◆ **Items listed in a dataset**:

Content starts

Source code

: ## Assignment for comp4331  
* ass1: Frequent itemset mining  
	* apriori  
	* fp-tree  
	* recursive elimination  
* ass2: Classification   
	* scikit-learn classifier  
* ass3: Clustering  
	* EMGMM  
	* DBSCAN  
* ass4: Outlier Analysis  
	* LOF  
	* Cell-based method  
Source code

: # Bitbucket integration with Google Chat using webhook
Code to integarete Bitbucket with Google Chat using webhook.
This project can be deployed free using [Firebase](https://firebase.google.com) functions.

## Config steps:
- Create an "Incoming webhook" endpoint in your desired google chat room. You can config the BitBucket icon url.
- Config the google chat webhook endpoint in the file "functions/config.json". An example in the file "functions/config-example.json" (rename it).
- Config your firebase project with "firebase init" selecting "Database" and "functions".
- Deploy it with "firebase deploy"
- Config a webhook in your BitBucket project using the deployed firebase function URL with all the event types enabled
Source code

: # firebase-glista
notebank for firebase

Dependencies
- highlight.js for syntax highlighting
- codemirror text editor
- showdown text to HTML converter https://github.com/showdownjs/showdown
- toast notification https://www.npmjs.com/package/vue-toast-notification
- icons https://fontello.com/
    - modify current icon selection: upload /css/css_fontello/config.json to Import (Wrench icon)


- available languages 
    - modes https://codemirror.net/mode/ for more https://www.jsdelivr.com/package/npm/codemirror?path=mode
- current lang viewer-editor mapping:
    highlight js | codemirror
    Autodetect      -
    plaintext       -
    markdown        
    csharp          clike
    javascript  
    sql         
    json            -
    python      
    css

Content ends

◆ **What the exercise asks**: Reproduce all of the entries above word for word, line by line.

◆ **Answer space**:
Source code

: ## Assignment for comp4331  
* ass1: Frequent itemset mining  
	* apriori  
	* fp-tree  
	* recursive elimination  
* ass2: Classification   
	* scikit-learn classifier  
* ass3: Clustering  
	* EMGMM  
	* DBSCAN  
* ass4: Outlier Analysis  
	* LOF  
	* Cell-based method  
Source code

: # Bitbucket integration with Google Chat using webhook
Code to integarete Bitbucket with Google Chat using webhook.
This project can be deployed free using [Firebase](https://firebase.google.com) functions.

## Config steps:
- Create an "Incoming webhook" endpoint in your desired google chat room. You can config the BitBucket icon url.
- Config the google chat webhook endpoint in the file "functions/config.json". An example in the file "functions/config-example.json" (rename it).
- Config your firebase project with "firebase init" selecting "Database" and "functions".
- Deploy it with "firebase deploy"
- Config a webhook in your BitBucket project using the deployed firebase function URL with all the event types enabled
Source code

: # firebase-glista
notebank for firebase

Dependencies
- highlight.js for syntax highlighting
- codemirror text editor
- showdown text to HTML converter https://github.com/showdownjs/showdown
- toast notification https://www.npmjs.com/package/vue-toast-notification
- icons https://fontello.com/
    - modify current icon selection: upload /css/css_fontello/config.json to Import (Wrench icon)


- available languages 
    - modes https://codemirror.net/mode/ for more https://www.jsdelivr.com/package/npm/codemirror?path=mode
- current lang viewer-editor mapping:
    highlight js | codemirror
    Autodetect      -
    plaintext       -
    markdown        
    csharp          clike
    javascript  
    sql         
    json            -
    python      
    css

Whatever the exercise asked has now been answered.